Social entrepreneur Mark Brand launched the Save on Meats token program in 2012, shortly after he took over management of the restaurant and butcher shop. Save on Meats also functions as a community commissary kitchen, serving food to people who live in a neighboring single-room occupancy building for low-income individuals. In an interview, Brand said the point of the token program is twofold: to help customers gift food to homeless people and to help start conversations about shared humanity.

Brand said he had the idea for tokens after attending a community meeting about a “gift card project” that would allow marginalized people to redeem a gift card at different restaurants. But the cards were going to have amounts listed on them, and Brand had concerns about the cards being bartered for drugs.

“I said, ‘If it has a denomination, it will immediately go back in the drug market,’” Brand said. “I was thrown out of that meeting.”

Nevertheless, the problem of creating a way to give food kept him up all night. Brand himself had once been homeless, living on a couch in East Vancouver, when an alcohol addiction took over. The day after the community meeting, he began hatching a plan for the tokens.

Save on Meats

Save on Meats began selling tokens for $3.50 a pop, and the tokens could be redeemed for a breakfast sandwich at the restaurant. His hope was that the physical act of an individual handing a token to another hungry individual would spark a conversation. “Then, you’re going to see the human. Donating from afar versus having a conversation are two completely different things,” Brand said. The current program allows individuals to redeem tokens for over five sandwiches, including a vegetarian option, a pulled pork sandwich and a meatball sub.

To Brand’s surprise, the restaurant sold hundreds of tokens right off the bat, redeeming 120 alone on the first day the tokens became available. Brand said roughly 210,000 people have been involved in token interactions (giving tokens and receiving them) since the program’s debut five years ago, and Save on Meats also began selling $5 tokens that can be exchanged for warm clothing, too.

“Donating from afar versus having a conversation are two completely different things.” — Mark Brand, social impact entrepreneur

“It’s never been about a lack of empathy. It’s about a lack of access or trust,” Brand said about the public’s generosity toward homeless individuals. Brand currently serves as the chair for A Better Life Foundation, which provides additional support for the community through dinner fundraisers, job training and employment opportunities.
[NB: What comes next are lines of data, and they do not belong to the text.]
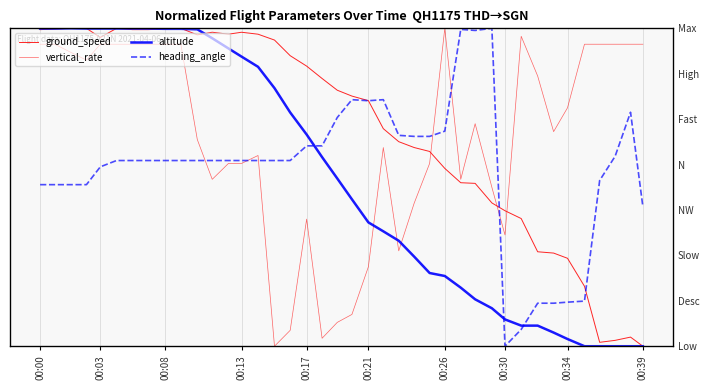

What is the label of the 27th point from the left?

00:26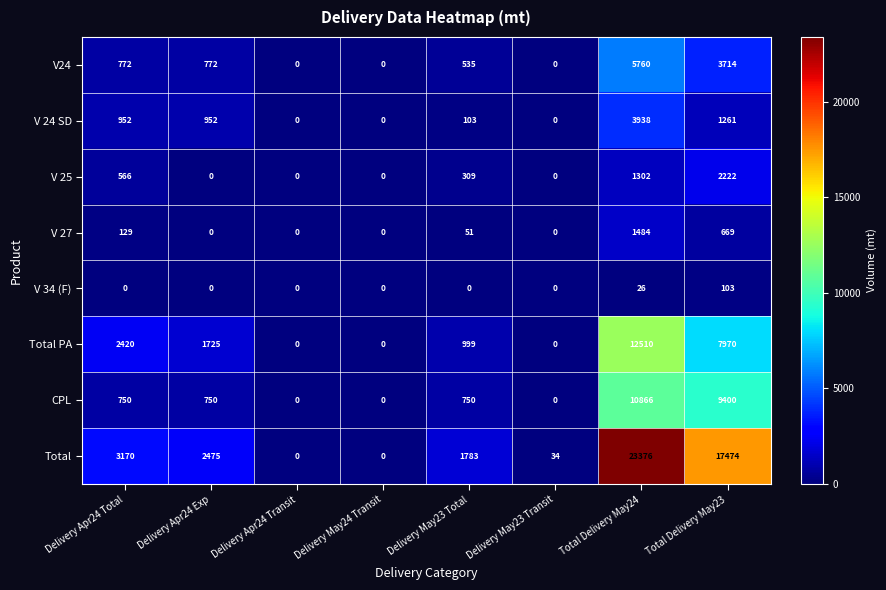

What is the maximum value for V 24 SD?

3938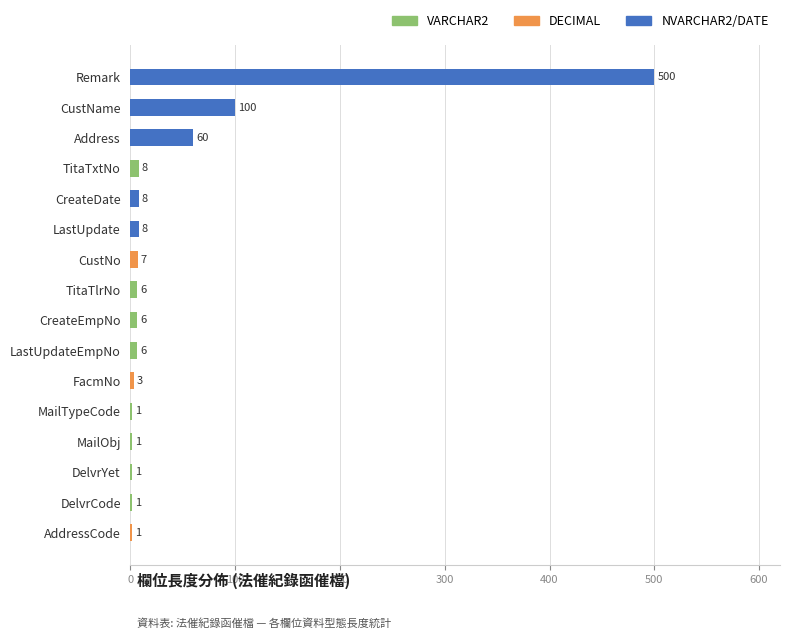

Where is DECIMAL nearest to the value 3?

FacmNo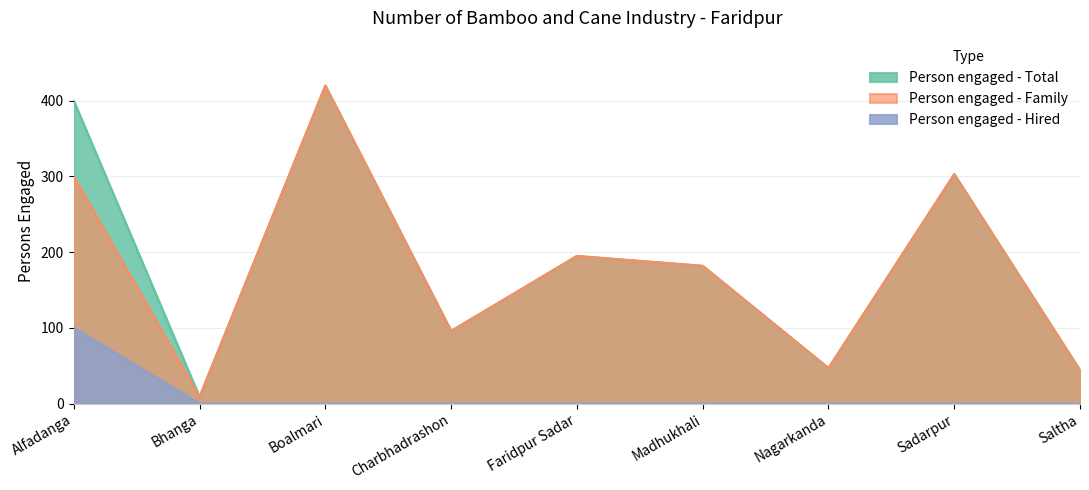

In Person engaged - Family, how many points are lower than both neighbors (excluding endpoints)?

3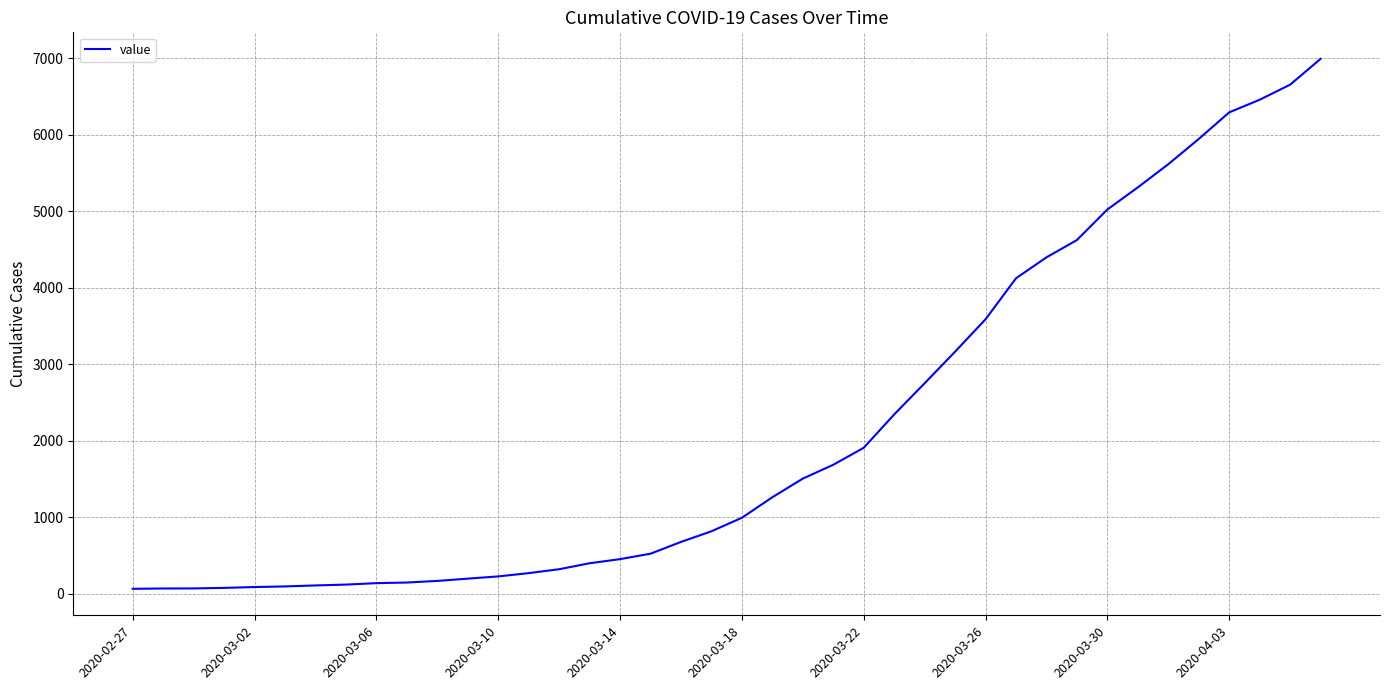

How many lines are shown in the chart?

1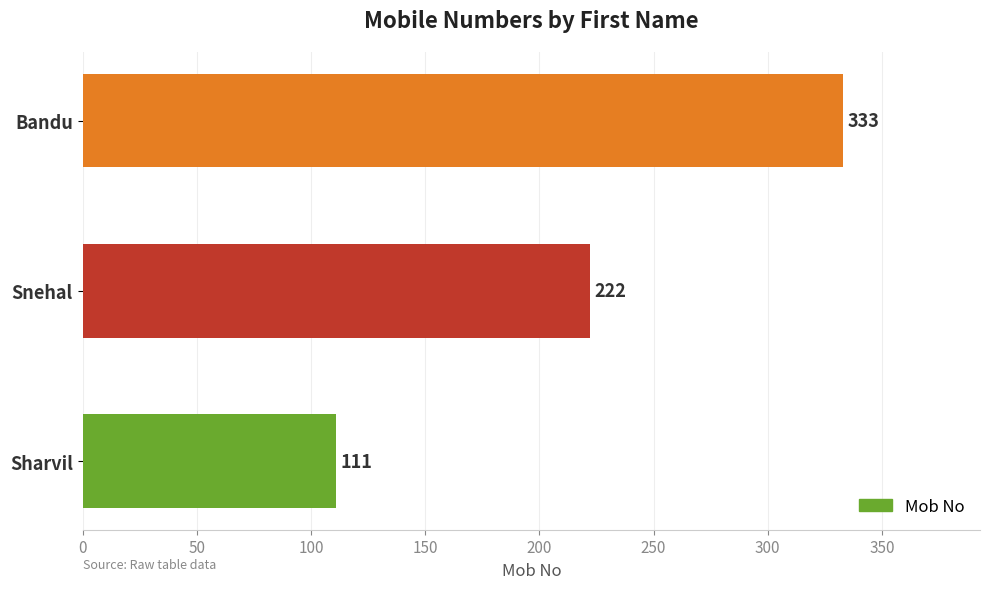

True or false: the data shows 222 at Snehal.

True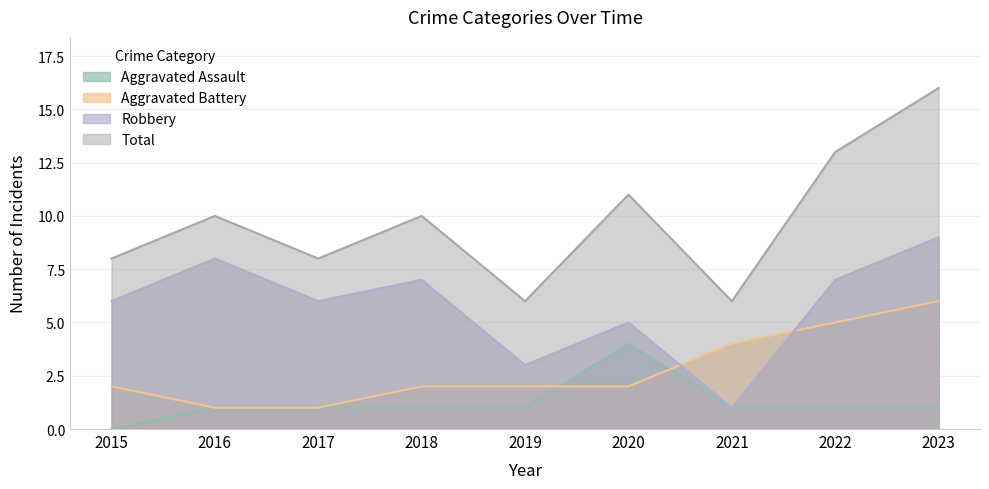

Does the chart display data point markers on the line(s)?

No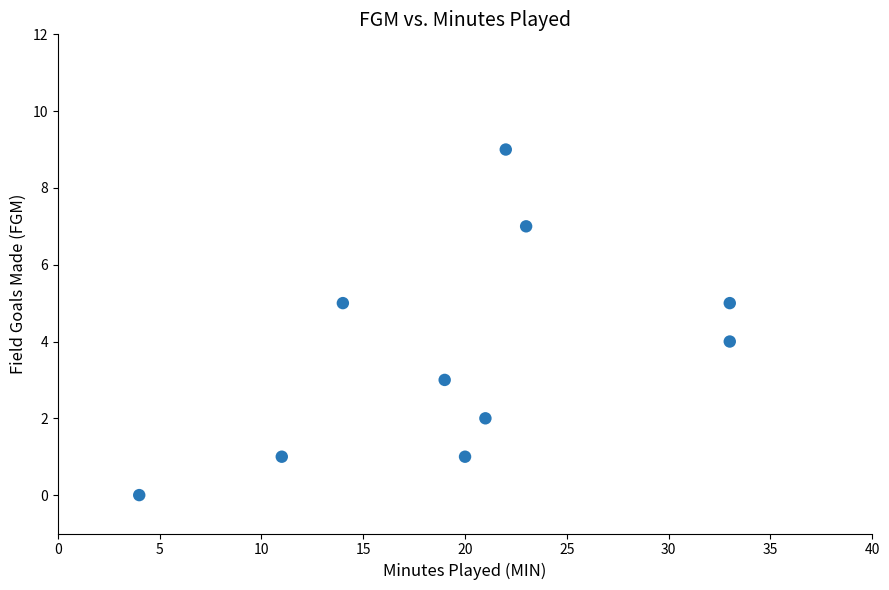

What is the average X value?

20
Critics of the token program say it’s paternalistic and doesn’t allow token recipients to decide what’s best for themselves. In an op-ed for the Mainlander, a website dedicated to covering politics and social justice issues in Vancouver, writer Peter Driftmier called the token program “an extreme example of denying food choice and literally tokenizing the poor.”

But Brand’s vision is larger than sandwiches and warm socks. “Giving someone a sandwich is not going to solve the problem of homelessness unless it inspires someone who can affect homelessness to do something,” Brand said. He wants people to tap into what they’re good at — like providing legal services or designing websites — to help others in need. “Take your genius and plug it into something,” he said.

Save on Meats

Brand’s philosophy on resource efficiency applies to his own employees, too. He’s tweaked several job positions to cater to both his business needs and the needs of people who often have trouble getting and keeping jobs, like those with developmental disabilities.

“What if you really just needed a brunch prep cook? How do you hire someone for just 13 hours a week? Nobody’s looking for that job,” he said.

Some of his longstanding employees are individuals with developmental disabilities, Brand noted, explaining that people with developmental disabilities and other barriers to employment — like being formerly incarcerated — can save employers money with significantly lower turnover rates.

“People in the service industry turn over at a national average of about 75% per annum. People with barriers [to employment] turn over at less than 25%,” Brand said. “I don’t think we are raising them up — they raise themselves up, by having the opportunity to work with people who care.”